● INSTRUCTIONS TO FOLLOW
Whenever a line of the data below holds the string "none", copy that line.

----- STUDY MATERIAL -----

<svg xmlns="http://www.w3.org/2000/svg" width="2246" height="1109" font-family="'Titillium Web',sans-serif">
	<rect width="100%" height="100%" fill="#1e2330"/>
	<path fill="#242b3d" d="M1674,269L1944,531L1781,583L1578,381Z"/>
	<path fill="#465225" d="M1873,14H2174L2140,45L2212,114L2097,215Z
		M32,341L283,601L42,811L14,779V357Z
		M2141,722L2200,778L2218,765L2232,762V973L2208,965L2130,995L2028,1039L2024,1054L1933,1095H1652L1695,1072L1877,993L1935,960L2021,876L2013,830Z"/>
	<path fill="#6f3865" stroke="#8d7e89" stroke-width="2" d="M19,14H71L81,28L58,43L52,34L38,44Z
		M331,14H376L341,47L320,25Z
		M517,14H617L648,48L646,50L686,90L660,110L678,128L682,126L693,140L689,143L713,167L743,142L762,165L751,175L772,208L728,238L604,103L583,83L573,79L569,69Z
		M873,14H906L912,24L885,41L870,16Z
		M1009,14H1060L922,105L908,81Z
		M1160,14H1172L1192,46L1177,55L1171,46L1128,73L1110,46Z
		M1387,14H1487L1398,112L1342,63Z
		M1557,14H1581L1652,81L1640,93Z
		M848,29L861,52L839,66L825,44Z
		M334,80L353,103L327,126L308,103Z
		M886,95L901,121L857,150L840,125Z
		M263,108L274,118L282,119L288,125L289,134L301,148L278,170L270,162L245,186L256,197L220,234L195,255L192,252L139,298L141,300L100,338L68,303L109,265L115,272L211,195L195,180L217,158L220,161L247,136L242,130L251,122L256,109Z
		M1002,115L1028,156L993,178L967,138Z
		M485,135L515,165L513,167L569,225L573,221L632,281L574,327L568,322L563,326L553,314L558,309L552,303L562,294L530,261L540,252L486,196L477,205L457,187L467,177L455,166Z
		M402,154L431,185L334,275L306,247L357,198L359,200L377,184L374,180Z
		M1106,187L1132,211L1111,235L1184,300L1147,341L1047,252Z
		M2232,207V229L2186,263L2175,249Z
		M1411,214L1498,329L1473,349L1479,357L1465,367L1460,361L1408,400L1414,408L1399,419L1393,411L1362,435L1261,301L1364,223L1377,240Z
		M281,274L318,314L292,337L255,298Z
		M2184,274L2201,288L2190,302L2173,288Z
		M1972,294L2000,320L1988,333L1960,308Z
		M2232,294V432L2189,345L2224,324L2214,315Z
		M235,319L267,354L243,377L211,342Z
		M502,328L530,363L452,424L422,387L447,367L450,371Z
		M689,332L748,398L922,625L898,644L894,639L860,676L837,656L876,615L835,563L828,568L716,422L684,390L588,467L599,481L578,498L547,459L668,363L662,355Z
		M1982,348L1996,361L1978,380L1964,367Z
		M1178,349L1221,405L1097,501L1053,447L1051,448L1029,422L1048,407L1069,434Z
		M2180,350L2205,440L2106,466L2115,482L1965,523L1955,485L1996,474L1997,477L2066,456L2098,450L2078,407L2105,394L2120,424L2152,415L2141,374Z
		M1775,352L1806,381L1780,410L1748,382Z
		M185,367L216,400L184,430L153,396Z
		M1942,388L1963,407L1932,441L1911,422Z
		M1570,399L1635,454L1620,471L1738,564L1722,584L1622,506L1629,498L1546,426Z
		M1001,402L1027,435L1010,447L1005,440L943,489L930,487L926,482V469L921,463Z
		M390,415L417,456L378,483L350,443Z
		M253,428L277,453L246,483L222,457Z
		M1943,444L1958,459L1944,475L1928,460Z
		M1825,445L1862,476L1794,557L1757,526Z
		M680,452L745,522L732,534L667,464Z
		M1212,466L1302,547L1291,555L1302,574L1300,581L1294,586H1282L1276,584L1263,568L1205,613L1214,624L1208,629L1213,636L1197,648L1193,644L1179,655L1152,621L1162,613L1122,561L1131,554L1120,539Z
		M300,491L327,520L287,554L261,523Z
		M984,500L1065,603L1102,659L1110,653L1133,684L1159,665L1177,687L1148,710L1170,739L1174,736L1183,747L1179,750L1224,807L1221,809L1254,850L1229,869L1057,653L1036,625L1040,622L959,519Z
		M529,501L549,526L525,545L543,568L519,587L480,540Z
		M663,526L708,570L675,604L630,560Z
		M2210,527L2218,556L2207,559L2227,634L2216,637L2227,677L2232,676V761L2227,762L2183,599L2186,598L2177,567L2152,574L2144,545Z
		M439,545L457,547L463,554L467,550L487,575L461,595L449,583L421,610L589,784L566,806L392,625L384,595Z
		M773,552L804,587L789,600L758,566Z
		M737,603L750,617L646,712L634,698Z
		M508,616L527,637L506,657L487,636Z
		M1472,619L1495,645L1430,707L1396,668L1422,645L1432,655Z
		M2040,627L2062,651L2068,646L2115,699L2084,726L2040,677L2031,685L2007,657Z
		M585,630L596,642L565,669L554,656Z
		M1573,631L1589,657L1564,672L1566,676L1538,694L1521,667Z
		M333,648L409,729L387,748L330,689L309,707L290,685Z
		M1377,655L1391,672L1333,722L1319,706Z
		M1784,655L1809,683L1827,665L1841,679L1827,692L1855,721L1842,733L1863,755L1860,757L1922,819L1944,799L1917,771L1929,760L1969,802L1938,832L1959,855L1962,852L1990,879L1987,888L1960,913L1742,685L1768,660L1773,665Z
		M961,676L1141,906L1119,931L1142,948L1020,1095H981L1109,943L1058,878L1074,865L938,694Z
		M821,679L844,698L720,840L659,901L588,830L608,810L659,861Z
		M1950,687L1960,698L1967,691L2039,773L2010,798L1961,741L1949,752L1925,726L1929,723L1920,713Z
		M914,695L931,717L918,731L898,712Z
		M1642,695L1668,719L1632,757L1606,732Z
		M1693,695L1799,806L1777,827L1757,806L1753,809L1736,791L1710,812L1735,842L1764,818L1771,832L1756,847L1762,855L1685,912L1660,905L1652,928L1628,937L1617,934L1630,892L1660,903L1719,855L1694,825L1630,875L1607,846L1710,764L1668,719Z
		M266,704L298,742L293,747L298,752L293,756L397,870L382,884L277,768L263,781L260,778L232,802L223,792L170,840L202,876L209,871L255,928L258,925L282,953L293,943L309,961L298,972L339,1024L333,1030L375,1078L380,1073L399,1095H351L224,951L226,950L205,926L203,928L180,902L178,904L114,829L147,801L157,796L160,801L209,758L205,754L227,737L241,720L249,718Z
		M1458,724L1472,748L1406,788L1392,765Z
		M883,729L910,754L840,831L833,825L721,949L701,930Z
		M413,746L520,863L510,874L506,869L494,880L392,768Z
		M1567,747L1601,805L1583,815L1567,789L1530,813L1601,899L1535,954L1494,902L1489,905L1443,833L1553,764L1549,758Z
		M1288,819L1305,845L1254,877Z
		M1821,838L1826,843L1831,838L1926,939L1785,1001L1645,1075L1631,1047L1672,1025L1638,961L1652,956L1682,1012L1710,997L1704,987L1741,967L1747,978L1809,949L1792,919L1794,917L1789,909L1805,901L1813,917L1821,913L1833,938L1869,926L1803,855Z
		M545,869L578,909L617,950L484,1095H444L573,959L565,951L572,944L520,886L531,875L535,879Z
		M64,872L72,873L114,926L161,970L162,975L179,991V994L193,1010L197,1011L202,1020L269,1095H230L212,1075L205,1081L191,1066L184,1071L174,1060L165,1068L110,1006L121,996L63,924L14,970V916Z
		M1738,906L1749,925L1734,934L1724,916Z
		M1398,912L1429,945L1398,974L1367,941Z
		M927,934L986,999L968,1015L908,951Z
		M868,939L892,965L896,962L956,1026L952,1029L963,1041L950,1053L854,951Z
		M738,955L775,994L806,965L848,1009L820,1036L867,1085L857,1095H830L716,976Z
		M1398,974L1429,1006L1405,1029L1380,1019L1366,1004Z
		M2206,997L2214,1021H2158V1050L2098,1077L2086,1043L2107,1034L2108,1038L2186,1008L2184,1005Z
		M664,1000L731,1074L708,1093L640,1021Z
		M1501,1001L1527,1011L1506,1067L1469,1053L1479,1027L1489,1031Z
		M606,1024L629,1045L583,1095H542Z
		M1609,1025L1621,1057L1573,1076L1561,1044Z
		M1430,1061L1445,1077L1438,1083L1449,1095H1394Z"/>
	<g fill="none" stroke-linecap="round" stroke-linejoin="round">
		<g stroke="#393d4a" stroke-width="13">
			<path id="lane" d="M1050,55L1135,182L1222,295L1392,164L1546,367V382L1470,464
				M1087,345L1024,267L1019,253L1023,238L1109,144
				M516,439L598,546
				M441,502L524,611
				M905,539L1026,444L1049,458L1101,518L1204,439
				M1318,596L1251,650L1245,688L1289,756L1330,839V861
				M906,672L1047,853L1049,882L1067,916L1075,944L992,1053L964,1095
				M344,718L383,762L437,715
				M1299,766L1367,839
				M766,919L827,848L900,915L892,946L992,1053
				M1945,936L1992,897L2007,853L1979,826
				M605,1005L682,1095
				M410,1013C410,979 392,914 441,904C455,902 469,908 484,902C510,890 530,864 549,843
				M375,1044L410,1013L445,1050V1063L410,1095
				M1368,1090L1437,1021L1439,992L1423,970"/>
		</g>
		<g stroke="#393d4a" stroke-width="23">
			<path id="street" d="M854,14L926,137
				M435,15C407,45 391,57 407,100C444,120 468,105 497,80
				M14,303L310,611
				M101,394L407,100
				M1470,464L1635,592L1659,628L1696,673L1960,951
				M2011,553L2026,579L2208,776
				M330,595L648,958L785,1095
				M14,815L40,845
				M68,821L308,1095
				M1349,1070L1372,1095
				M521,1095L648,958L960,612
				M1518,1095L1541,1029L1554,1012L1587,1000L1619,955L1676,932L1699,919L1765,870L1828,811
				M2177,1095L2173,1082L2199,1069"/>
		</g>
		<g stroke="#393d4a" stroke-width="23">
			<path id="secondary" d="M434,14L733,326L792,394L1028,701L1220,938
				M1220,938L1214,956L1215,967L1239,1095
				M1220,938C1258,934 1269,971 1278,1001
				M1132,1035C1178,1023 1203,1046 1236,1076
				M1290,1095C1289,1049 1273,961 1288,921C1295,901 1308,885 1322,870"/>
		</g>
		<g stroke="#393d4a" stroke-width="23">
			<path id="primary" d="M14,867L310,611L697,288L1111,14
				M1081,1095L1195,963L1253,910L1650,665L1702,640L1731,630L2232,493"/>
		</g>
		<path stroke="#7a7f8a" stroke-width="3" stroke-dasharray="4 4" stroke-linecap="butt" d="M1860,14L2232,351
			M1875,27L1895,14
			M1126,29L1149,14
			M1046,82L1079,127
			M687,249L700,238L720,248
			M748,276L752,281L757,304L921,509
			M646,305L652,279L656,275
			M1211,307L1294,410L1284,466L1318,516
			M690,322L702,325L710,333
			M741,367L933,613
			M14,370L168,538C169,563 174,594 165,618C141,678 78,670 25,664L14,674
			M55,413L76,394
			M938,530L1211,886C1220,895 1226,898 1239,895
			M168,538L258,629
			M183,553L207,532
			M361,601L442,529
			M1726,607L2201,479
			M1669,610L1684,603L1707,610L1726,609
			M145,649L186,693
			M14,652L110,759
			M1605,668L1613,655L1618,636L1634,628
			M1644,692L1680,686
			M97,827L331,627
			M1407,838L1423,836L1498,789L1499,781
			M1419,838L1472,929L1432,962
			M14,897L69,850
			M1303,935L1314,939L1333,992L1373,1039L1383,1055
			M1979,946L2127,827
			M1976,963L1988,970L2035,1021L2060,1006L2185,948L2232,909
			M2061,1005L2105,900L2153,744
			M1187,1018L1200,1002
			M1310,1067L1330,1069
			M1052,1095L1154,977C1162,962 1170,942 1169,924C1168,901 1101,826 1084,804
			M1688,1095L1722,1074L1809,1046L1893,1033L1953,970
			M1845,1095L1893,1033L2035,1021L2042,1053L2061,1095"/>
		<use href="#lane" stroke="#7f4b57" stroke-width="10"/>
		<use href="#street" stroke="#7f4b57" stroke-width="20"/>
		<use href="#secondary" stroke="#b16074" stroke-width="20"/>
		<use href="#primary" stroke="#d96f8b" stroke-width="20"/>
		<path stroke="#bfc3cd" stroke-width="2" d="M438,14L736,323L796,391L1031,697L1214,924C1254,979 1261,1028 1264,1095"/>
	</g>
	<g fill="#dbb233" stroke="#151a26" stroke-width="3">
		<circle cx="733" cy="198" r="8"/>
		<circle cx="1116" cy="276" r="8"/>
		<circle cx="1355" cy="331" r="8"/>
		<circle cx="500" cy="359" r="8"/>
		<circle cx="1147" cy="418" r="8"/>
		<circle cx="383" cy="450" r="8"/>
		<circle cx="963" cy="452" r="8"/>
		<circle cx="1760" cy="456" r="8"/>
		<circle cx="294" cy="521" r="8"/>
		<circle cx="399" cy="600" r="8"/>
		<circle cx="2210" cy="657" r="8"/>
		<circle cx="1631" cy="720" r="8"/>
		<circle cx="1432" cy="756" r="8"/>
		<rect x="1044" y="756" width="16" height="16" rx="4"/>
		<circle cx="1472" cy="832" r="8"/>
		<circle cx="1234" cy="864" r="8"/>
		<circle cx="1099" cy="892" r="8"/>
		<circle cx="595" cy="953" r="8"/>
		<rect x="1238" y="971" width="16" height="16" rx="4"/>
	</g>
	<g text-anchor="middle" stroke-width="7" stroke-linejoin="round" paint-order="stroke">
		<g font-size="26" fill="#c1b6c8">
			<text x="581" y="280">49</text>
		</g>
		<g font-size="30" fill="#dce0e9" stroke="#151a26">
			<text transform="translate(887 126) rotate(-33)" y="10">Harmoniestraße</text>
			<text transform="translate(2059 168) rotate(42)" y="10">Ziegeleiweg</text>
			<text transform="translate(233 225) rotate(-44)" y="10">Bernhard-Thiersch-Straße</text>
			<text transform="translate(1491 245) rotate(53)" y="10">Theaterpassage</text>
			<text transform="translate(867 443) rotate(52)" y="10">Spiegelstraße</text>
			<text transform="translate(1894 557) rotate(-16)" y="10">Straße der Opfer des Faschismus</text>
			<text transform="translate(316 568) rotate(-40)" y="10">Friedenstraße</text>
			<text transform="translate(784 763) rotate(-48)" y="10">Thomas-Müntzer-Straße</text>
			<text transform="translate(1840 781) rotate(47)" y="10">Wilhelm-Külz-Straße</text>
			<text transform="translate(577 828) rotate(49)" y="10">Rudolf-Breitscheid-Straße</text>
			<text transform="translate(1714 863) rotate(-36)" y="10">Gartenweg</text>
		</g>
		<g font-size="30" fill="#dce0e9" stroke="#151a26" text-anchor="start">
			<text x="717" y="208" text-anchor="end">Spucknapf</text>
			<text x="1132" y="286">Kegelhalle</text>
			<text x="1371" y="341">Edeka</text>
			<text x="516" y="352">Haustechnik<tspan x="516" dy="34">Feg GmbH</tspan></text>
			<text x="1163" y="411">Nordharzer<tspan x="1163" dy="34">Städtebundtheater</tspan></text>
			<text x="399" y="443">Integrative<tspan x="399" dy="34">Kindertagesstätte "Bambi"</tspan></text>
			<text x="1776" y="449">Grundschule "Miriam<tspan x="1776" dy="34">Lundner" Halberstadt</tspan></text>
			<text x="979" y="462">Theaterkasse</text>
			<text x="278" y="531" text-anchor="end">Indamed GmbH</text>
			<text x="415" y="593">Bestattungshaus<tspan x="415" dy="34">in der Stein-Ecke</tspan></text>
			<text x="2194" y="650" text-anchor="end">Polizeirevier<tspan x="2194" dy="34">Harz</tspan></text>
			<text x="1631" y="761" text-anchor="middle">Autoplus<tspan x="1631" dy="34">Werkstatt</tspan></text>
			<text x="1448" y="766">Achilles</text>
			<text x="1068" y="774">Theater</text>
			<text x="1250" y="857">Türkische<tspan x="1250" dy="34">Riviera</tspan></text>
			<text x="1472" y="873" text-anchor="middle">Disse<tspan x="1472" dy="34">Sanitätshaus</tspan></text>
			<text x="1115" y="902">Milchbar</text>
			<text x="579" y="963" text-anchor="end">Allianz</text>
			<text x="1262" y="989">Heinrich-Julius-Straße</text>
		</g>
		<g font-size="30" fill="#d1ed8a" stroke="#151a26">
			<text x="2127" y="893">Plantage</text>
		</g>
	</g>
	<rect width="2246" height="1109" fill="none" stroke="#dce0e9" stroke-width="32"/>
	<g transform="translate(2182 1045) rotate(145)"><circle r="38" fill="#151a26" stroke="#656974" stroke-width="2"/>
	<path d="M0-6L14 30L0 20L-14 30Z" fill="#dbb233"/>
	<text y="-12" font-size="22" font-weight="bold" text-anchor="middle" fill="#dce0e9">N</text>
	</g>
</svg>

-----

● THE ANSWER
	<g fill="none" stroke-linecap="round" stroke-linejoin="round">
	<rect width="2246" height="1109" fill="none" stroke="#dce0e9" stroke-width="32"/>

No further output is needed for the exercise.